ASK DR. BOLI.

Edmund Spenser, whose touching tribute to his former teacher is often quoted.

Dear Dr. Boli: What’s all this I hear about “Dan Chaucer, well of English undefyled”? I thought his name was Jeff. —Sincerely, W. W. Skeat.

Dear Sir: You are thinking of the poet Geoffrey Chaucer, who died in 1400. Daniel Chaucer taught creative writing at the Merchant Taylors’ School in London in the middle 1500s. He was reputed to be rather pedantic on questions of English usage.

This article is printed in honor of the four hundredth birthday of Dr. Boli’s folio copy of Spenser’s works. When a book reaches the four-century mark, Dr. Boli believes it has earned a birthday tribute.

Comments

  1. Did Edmund Spenser have ear mites at the time of his sitting for the portrait?

    • Lice having gone out of fashion after that whole Black Death thing, by Spenser’s day, ear mites had replaced them as the trendiest of body vermin, and no fashionable gentleman would DREAM of sitting for an official portrait without at least one ear well stuffed with arthropod parasites. Of course, the humble ones would stuff the ear turned away from the painter. Sadly, neither my eyesight nor my screen resolution is up to determining which category Mr. Spenser fell into.
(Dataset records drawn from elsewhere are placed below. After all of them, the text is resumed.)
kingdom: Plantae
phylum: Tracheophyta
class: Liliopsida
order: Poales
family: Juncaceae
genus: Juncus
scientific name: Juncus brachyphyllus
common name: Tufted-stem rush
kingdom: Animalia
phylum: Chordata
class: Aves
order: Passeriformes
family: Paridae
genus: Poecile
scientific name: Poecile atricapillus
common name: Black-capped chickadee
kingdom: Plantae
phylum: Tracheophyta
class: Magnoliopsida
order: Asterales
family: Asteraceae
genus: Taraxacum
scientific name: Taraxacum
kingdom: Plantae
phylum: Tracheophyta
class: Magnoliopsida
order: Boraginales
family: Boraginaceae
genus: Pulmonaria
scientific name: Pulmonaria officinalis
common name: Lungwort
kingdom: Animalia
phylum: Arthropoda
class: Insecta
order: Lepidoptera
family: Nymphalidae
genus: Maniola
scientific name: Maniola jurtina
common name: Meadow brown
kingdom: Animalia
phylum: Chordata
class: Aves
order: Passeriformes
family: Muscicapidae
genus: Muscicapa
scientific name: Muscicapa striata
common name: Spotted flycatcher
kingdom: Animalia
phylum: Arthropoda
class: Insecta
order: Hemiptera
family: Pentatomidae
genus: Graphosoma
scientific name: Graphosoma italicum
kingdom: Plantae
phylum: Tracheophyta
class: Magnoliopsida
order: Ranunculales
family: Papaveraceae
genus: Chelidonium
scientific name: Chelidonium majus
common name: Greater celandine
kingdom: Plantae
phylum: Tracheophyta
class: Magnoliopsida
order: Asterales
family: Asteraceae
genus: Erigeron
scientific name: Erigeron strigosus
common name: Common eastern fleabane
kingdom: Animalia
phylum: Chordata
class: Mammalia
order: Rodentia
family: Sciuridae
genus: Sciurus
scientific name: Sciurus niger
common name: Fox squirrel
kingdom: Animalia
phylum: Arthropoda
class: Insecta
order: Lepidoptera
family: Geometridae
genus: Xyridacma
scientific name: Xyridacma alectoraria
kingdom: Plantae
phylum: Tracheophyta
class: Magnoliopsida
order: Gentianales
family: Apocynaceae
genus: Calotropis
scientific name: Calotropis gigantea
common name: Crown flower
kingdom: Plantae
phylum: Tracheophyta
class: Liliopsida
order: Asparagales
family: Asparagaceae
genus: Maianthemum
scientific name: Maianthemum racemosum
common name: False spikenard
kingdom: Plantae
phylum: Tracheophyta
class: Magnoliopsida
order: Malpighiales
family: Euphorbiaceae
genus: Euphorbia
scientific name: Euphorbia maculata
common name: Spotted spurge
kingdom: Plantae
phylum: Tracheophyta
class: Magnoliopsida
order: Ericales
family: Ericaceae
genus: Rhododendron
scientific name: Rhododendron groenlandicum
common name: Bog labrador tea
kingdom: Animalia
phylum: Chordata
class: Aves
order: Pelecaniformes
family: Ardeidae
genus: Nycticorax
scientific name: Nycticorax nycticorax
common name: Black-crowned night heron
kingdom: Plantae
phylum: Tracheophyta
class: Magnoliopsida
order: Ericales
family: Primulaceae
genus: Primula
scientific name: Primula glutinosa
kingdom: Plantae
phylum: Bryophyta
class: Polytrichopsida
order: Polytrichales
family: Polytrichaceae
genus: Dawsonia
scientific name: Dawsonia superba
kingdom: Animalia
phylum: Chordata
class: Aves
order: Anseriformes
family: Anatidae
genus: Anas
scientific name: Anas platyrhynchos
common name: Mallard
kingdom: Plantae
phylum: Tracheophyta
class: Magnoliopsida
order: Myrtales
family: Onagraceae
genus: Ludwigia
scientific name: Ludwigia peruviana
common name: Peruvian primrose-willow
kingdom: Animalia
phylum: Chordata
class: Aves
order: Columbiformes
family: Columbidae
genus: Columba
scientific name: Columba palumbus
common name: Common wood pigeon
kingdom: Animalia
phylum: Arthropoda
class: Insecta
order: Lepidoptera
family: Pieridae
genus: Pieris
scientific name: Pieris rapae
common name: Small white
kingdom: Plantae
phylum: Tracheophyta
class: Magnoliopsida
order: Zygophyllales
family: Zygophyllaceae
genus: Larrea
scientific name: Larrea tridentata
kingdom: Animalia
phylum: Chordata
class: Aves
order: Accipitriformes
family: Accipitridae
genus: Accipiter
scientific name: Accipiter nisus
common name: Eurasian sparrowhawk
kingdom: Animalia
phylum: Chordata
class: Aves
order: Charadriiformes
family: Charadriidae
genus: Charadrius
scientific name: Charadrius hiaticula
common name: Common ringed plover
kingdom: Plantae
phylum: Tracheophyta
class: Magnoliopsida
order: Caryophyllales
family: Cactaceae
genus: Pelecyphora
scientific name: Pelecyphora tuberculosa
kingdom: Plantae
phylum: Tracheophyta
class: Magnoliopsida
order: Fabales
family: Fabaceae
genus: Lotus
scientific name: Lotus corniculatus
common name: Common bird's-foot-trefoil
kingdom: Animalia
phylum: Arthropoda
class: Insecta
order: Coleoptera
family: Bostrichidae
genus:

      Today, of course, ear mites have also fallen out of fashion, and these days it’s all about the eyelash mites.

  2. C. Simon says:

    “And therein were a thousand tongs empight,
    Of sundry kindes, and sundry quality;
    Some were of dogs, that barked day and night,
    And some of cats, that wrawling still did cry,
    And some of Beares, that groynd continually,
    And some of Tygres, that did seeme to gren,
    And snar at all, that euer passed by:
    But most of them were tongues of mortall men,
    Which spake reprochfully, not caring where nor when.”

    The Blatant Beast… as true today as when those lines were penned.